How to test if two sparse arrays are (almost) equal?


I want to check if two sparse arrays are (almost) equal. Whereas for numpy arrays you can do:

import numpy as np

a = np.ones(200)
np.testing.assert_array_almost_equal(a, a)

This does not work for sparse arrays, which I can understand (either returns error AttributeError: ravel not found for smaller matrices or errors related to size of array). Is there a scipy equivalent to test sparse matrices? I could convert my sparse matrices are to dense matrices and use the numpy testing function, but sometimes this is not possible due to (memory/size) constraints. E.g.:

from scipy import sparse

b = sparse.rand(80000,8000,density=0.01)
type(b)  # <class 'scipy.sparse.coo.coo_matrix'>
c = b.toarray()  # ValueError: array is too big; `arr.size * arr.dtype.itemsize` is larger than the maximum possible size.

Is it possible to test these larger scipy arrays for equality, or should I test smaller samples?


Solution

  • Assuming that are we are not concerned with the non-zeros in one that array that might be within the tolerance value, we can simply get the row, col indices and the corresponding values and look for exact matches between the indices, while allclose() match for the values.

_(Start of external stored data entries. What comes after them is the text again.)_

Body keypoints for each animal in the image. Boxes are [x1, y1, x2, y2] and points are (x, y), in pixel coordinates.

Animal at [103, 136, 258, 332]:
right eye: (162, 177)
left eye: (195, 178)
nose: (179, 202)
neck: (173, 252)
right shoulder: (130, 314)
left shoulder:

    Hence, the implementation would be -

    from scipy.sparse import find
    
    def allclose(A, B, atol = 1e-8):
    
        # If you want to check matrix shapes as well
        if np.array_equal(A.shape, B.shape)==0:
            return False
    
        r1,c1,v1 = find(A)
        r2,c2,v2 = find(B)
        index_match = np.array_equal(r1,r2) & np.array_equal(c1,c2)
    
        if index_match==0:
            return False
        else:  
            return np.allclose(v1,v2, atol=atol)
    

    Here's another with nonzero and data methods to replace find function -

    def allclose_v2(A, B, atol = 1e-8):
        # If you want to check matrix shapes as well
        if np.array_equal(A.shape, B.shape)==0:
            return False
    
        r1,c1 = A.nonzero()
        r2,c2 = B.nonzero()
    
        lidx1 = np.ravel_multi_index((r1,c1), A.shape)
        lidx2 = np.ravel_multi_index((r2,c2), B.shape)
    
        sidx1 = lidx1.argsort()
        sidx2 = lidx2.argsort()
    
        index_match = np.array_equal(lidx1[sidx1], lidx2[sidx2])
        if index_match==0:
            return False
        else:  
            v1 = A.data
            v2 = B.data        
            V1 = v1[sidx1]
            V2 = v2[sidx2]        
            return np.allclose(V1,V2, atol=atol)
    

    We can short-circuit at few places to speed it up further. On performance, I am focusing more at cases where only the values differ.